The new substation for Customs and Border Protection Air and Marine Services will patrol the Strait of Juan de Fuca from the air and water's surface, Deputy Chief Patrol Agent Joseph Giuliano said Thursday.

The substation has already been approved, but Customs and Border Protection — an agency of the federal Homeland Security Department — is now figuring out where it will be located, who and how many people will staff it and where to park a boat now in St. Augustine, Fla.

In many cases, these types of stations are joined with other entities, such as the U.S. Coast Guard, another Homeland Security agency.

"We aren't really sure yet where it will be located or when," Giuliano said.

The air and marine personnel, along with aircraft and patrol boats, will join 24 Border Patrol agents who are already stationed in Port Angeles.

The 24 agents are an increase from the four who were stationed in Port Angeles only two years ago.

Canadian border beefed up
Out of the Border Patrol's 16,371 agents nationwide, 1,470 have been deployed on the Canadian border from the North Olympic Peninsula to Maine.

That force will grow to 2,200 by 2010, he said.

"The president asked for 6,000 new agents along the northern border, and that expedited our plan," Giuliano said.

The new personnel with Air and Marine are not under the Border Patrol.

The agency is more like a sister under the Customs and Border Protection banner.

"They will help by patrolling the San Juan Islands and the Strait of Juan de Fuca," Giuliano said.

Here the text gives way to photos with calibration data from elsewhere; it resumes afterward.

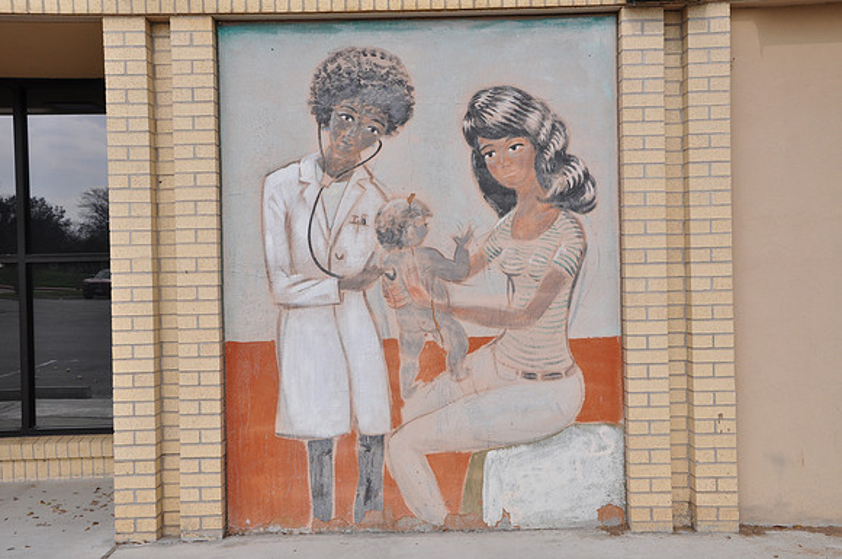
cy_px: 280
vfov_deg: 31.8
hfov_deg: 46.5
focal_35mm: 42
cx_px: 421
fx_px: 981
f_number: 10
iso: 200
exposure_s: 1/400
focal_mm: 28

The agency has the right to board and search any watercraft in U.S. waters, he said.

How the water and air patrols will affect the Border Patrol's mission is unclear, he said.

"If it turns out what they are doing has a significant impact on us, we might do more [highway] checkpoints or do fewer — it just depends on what the results are," he said.

25 arrests at checkpoints
Border Patrol roadblocks on U.S. Highway 101 north of Forks and on state Highway 104 near the Hood Canal Bridge have netted 25 arrests since they were stepped up about a month ago, Giuliano said.

The checkpoints currently must be within 100 air miles of an international border, said Michael Bermudez, spokesman for Border Patrol's Blaine sector, of which the North Olympic Peninsula is part.

Another requirement for the checkpoints is that they must be a funnel into the United States — meaning it must be a way for people to move from the border to continue into the country, he said.

"That makes Highway 101 perfect for that," he said, indicating how the highway loops along the border of the North Olympic Peninsula and moves on into the rest of Washington.